23 Mart’taki Merkez Bankası Para Politikası Toplantısı’ndan çıkacak karar bu hafta piyasaların izlediği en önemli veri olacak. Tüm dünyada olduğu gibi para politikasının bir miktar eksen değiştirdiği bir döneme girmeyi bekliyoruz. Daha açık bir ifade ile finansal istikrar vurgusunun tamamen ortadan kalkması beklenmese de, enflasyona dair risklerin biraz daha ön plana çıkarılması bekleniyor. Diğer bir deyişle son global krizden para politikasının edindiği en önemli ders finansal istikrarın uzun dönemli ekonomik istikrar için önemli olduğu, dolayısıyla bu vurgunun ortadan kalkması beklenmemeli. Ama para politikasında finansal istikrar amacının fiyat istikrarına eklenmesi ile birlikte artan araç çeşitliliği (Tinbergen kuralı – her amaç için ayrı bir araç gerekir) sonrasında bir deneme yanılma döneminde olduğumuz kesin. Alınan farklı önlemlerin hem finansal hem de fiyat istikrarı üzerinde etkisi oluyor ve ince ayarlar ancak zaman içinde netlik kazanıyor olabilir.
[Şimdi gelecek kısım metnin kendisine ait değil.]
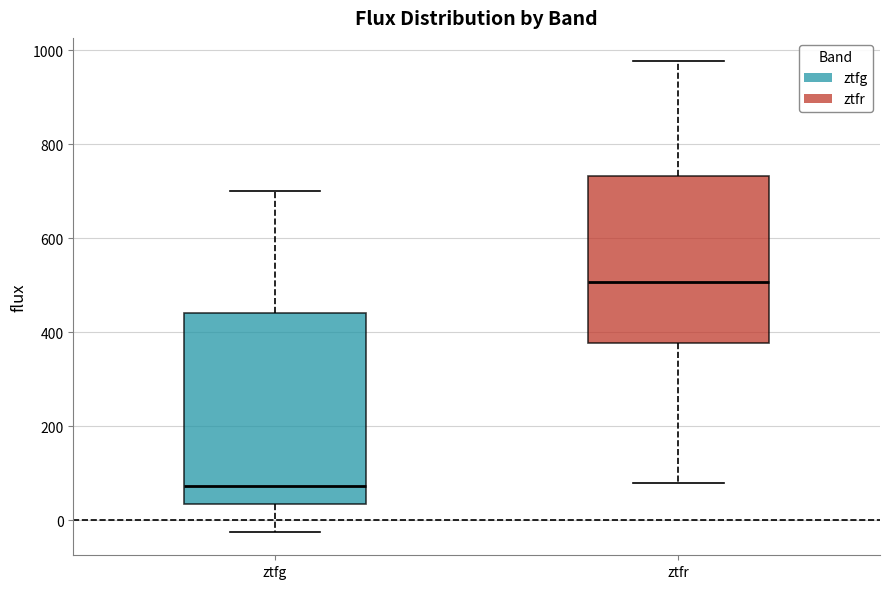

Reading left to right, read every box against the y-axis: the position of its median line, the range the box covers, and the ends of its whiskers. The values are not printed on the chart, so give them approximately, as read against the axis.

ztfg: median 80, box 40 to 440, whiskers -20 to 700
ztfr: median 500, box 380 to 740, whiskers 80 to 980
Nitekim son iki aydır bizi şaşırtan tüketici güveni verilerine biraz bakacak olursak, Merkez Bankası her ne kadar Kasım ayından bu yana bir “parasal sıkılaştırma” uyguladığını belirtiyor olsa da, “algının” bu yönde oluştuğunu söylemek zor. TCMB ve TÜİK tarafından açıklanan Tüketici Güven Endeksi (TGE) verilerine göre Ekim 2010 sonu ile Şubat 2011 sonu arasında (yani karşılık oranlarının ortalama %3.4 puan artırıldığı ve TL’nin hem nominal hem de reel bazda %10-11 değer kaybettiği bir dönemde) TGE’nin %5 arttığı görülüyor. 2010’un tamamında TGE’nin %15 arttığı düşünülecek olursa iç talep tarafında henüz belirgin bir yavaşlama sinyali olduğunu TGE’ye bakarak söylemek zor.
TGE’nin alt kalemlerine baktığımızda ise Ekim sonundan bu yana en güçlü artışın konut harcamalarına dair beklentilerde yaşandığı görülüyor: Gelecek 12 aylık dönemde konut satın alma ve inşa ettirme ihtimaline dair endeks %21 artarken, gelecek 6 aylık dönemde konut tamiratına para harcama ihtimaline dair endeks %48 yükselmiş. Mevcut dönem ve gelecek dönem dayanıklı tüketim malı satın alma uygunluğu ve ihtimallerine dair endekslerde ise sırasıyla %7 ve %13’lük artışlar var. Mevcut dönem ve gelecek dönem genel ekonomik durum değerlendirme ve beklentisinde de sırasıyla %3 ve %4’lük bir yükseliş görülüyor. Fiyatların değişim yönüne dair endekste de aynı dönemde %8 artış gerçekleşmiş. Dolayısıyla TGE’nin seyri para politikasında araç çeşitliğinin hedeflere ulaşma konusunda beklentilerin yönetiminin önemini biraz daha arttırdığına işaret ediyor. Yükselen kur ve faizlerdeki artış beklentisi tüketimin biraz öne çekilmesine neden olmuş olabilir ancak beklentilerdeki güçlü seyri açıklamak kolay değil. Merkez bankacılığın sanat yönü her zaman önemli oldu ve sanırım söylem lerin öneminin biraz daha arttığı bir dönemdeyiz artık. Araç çeşitliliğin (farklı iki amaca ulaşmanın) pratikte zor olduğu görülüyor dolayısıyla ince ayarlar yakından izleniyor olacak.